You may well be an excellent prospect for self funding, especially the "new generation" self funding that is tied directly to a wellness program. More than 81 percent of U.S. businesses with 50+ employees already utilize some form of wellness program. The most common types focus on exercise and health club memberships, weight management/nutrition, smoking cessation, and stress and disease management. Many of these wellness programs are promoted by the insurers themselves, yet we need to look beyond traditional wellness programs towards the "new generation" of wellness programs tied directly to a self funding program.
There's no one-size-fits-all approach to this.
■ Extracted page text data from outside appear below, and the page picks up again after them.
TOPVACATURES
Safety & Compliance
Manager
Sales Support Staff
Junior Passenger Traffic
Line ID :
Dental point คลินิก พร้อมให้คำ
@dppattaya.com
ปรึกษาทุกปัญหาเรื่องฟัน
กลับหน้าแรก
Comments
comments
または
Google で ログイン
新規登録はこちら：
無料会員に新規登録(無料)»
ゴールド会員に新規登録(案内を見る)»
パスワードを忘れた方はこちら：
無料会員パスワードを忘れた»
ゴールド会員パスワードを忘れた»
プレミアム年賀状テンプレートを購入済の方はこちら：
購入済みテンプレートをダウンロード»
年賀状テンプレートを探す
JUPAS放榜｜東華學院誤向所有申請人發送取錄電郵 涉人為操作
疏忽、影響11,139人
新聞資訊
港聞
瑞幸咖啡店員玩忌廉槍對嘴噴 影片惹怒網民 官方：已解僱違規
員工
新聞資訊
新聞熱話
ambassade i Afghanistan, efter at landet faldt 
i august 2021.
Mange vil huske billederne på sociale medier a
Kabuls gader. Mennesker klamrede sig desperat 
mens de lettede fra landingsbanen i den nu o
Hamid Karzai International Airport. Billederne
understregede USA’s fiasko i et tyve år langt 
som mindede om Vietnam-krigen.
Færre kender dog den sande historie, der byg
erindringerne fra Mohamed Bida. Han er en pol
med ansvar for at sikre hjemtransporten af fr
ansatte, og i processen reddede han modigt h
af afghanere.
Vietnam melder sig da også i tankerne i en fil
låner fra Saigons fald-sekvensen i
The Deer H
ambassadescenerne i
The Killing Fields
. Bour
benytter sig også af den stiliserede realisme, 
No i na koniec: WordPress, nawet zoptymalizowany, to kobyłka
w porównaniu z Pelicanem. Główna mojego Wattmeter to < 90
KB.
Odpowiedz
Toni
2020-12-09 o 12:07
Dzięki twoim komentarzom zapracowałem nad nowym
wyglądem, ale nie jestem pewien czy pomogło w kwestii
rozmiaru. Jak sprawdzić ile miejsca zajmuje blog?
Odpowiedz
Many of our readers are not in a position to risk self funding due to the size of their business or the inherent financial risks themselves. At this point in time, is there any way the smaller employer can create a business plan to better manage their health care costs today and in future years? Yes.
High deductible health plans
Seek out an insurer who offers a high deductible ($1,000 and more) medical plan. We can replicate the risk-sharing of self funding with this "new breed" of high deductible medical plans. At the same time, we can fund the deductible via a personal spending account with a third party administrator (TPA). The deductible ($1,000, $2,000 up to $5,000) is administered by a TPA that reimburses each employee for their deductible amounts partly or in full.
I'd like to add a cautionary note relative to the "new breed" of high deductible medical plans packaged with a personal spending account. As much confidence as you might have in your insurer, you're placing your trust in a TPA, as they'll be interfacing with your employees. Since the new breed program is a departure from your employees comfort zone, make sure you're dealing with a highly regarded third party administrator.
The bottom line: Comparing the cost of a high deductible program with a traditional $250 hospital co-pay plan can save upwards of 15 percent to 30 percent in premium contribution. That savings is more than adequate to fund the "shortfall" created by the deductible. The key to the new generation concept is that the deductible is funded with the employer's savings through the personal spending account, and therefore makes high deductible plans beneficial for employers and their employees.